Saturday, August 11, 2012

ARR vs My brain.


It is said of A.R.Rahman’s music that one must listen to his songs several times before they can be really appreciated. I remember the difficulty I had in making sense of his song, “Fanaa” in the film “Yuva’. The first time I heard it, I thought it was a cacophony of wild sounds more suited for a tribal ritual. After listening to it a few more times, I liked the song. . His song, “Jana Gana Mana” from “Aayudha Ezhutha’ is another example of a song that drove me mad initially and then gained acceptance by my brain. These songs don’t stand out for their melody ( the opposite is actually true) but the rhythm is catchy.
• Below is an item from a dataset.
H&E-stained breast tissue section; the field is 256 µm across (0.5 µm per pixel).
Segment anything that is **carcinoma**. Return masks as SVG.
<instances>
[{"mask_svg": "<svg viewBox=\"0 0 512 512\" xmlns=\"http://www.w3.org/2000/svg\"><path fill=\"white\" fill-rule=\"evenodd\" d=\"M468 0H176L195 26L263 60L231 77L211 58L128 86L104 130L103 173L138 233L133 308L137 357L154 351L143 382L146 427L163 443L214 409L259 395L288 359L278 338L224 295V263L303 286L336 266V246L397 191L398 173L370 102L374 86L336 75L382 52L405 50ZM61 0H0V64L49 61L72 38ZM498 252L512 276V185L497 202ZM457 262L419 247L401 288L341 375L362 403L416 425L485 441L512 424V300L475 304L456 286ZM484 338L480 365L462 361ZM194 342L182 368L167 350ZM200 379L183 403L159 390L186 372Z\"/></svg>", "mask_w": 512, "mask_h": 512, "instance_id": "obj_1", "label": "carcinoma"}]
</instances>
Why this delayed appreciation?

In a chapter dedicated to the musician,  “Igor Stravinsk “ in his book,   Proust was a neuroscientist”, Jonah Lehrer provides this explanation of how our brain responds to music:

 A work of music is not simply a set of individual notes arranged in time. Music really begins when the separate pitches are melted into a pattern. This is a consequence of the brain’s own limitations. Music is the pleasurable overflow of information. Whenever a noise exceeds our processing abilities- we can’t decipher all the different sound waves hitting our hair cells- the mind surrenders. It stops trying to understand the individual notes and seeks to understand the relationship between the notes. The human auditory cortex pulls off this feat by using its short-term memory for sound (in the left posterior hemisphere) to uncover patterns at the larger level of the phrase, motif and movement. This new approximation lets us extract order from these notes haphazardly flying through space, and the brain is obsessed wih order. We need our sensations to make sense.
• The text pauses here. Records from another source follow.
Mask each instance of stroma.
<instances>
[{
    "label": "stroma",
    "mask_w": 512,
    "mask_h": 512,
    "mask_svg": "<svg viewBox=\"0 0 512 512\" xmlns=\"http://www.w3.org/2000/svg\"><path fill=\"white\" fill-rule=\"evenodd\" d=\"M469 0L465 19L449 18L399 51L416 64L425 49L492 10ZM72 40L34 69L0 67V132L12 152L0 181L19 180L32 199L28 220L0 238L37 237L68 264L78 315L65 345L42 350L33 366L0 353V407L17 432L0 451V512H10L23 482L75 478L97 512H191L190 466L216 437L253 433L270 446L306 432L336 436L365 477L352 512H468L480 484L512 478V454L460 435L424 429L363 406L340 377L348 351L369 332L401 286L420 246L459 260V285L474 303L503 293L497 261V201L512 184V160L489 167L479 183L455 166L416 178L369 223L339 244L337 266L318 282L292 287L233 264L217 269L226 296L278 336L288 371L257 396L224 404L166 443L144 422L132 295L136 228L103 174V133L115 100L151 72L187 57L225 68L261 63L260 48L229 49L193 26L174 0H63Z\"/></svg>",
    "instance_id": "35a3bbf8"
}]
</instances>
It is this psychological instinct- this desperate neuronal search for a pattern, any pattern, that is the source of music. When we listen to a symphony, we hear a noise in motion each note blurring into the next. The sound seems continuous. Of course, the physical reality is that each sound wave is really a separate thing, as discrete as the notes written in the score. But this isn’t the only way we experience the music. We continually abstract on our own inputs, inventing patterns in order to keep pace with the onrush of noise. And once the brain finds the pattern, it immediately starts to make predictions, imagining what notes will come next. It projects imaginary order into the future, transposing the melody we have heard into the melody we expect. 

By listening for patterns, by interpreting every note in terms of expectations, we turn the scraps of sounds into the ebb and flow of symphony.

So, with Rahman’s music, our brain has to ‘unlearn’ some set ideas and structures and discern new patterns. He frequently dispenses with the conventional structure of songs and weaves together different threads into a composition, yet manages to infuse harmony. For our brain to understand what's going on and settle down, we need to give it some time.